**** Reading text
Experimental database of optical properties of organic compounds

Abstract

Experimental databases on the optical properties of organic chromophores are important for the implementation of data-driven chemistry using machine learning. Herein, we present a series of experimental data including various optical properties such as the first absorption and emission maximum wavelengths and their bandwidths (full width at half maximum), extinction coefficient, photoluminescence quantum yield, and fluorescence lifetime. A database of 20,236 data points was developed by collecting the optical properties of organic compounds already reported in the literature. A dataset of 7,016 unique organic chromophores in 365 solvents or in solid state is available in CSV format.

Measurement(s)	absorption wavelength • emission wavelength • fluorescence lifetime • bandwidth • extinction coefficient • electronic absorption spectrum • fluorescence spectrum • optical property of organic compound
Technology Type(s)	ultraviolet-visible spectrophotometry • spectrofluorimeter • time-resolved fluorescence spectroscopy • digital curation
Factor Type(s)	organic molecule • solvent

Machine-accessible metadata file describing the reported data: https://doi.org/10.6084/m9.figshare.12808424

Background & Summary

Organic chromophores used in optoelectronics, organic light emitting diodes (OLEDs), staining, fluorescent dyes, and bioimaging dyes, have been steadily developed. Therefore, it would be useful to reliably and quickly predict the optical properties of newly designed organic chromophores prior to their synthesis. Theoretical calculations based on ab initio and density functional theory methods have been extensively used to characterize the optical properties of newly designed organic chromophores. However, such theoretical calculations require high computational costs. Therefore, data-driven sciences based on machine learning have emerged as a promising alternative method and have been applied in many research areas^1,2,3. However, databases are a prerequisite for data-driven sciences based on machine learning. Thus, databases for specific applications need to be available or collected.

The optical properties, such as absorption and emission maximum wavelengths and their bandwidths, extinction coefficient, photoluminescence quantum yield (PLQY), and lifetime, are important factors in characterizing organic chromophores. Therefore, databases on optical properties can be used to model the quantitative structure–property relationship for designing new organic chromophores with desired optical properties. Recently, the absorption peaks and extinction coefficients of small organic molecules have already been obtained using quantum chemical calculations and have been used for machine learning^4,5,6. In addition, Beard et al. have reported the datasets of experimental and computational ultraviolet–visible (UV–Vis) absorption spectra⁷. However, no databases are currently available for the experimental absorption, emission, and fluorescence properties of organic chromophores.
********
● **Directive**: In the text on the optical properties database, how many unique organic chromophores does the CSV dataset contain?
**** Extracted entries
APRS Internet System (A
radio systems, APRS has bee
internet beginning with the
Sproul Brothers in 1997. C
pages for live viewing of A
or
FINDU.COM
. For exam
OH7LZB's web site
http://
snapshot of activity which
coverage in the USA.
********
● **Response for this exercise**: 7,016 unique organic chromophores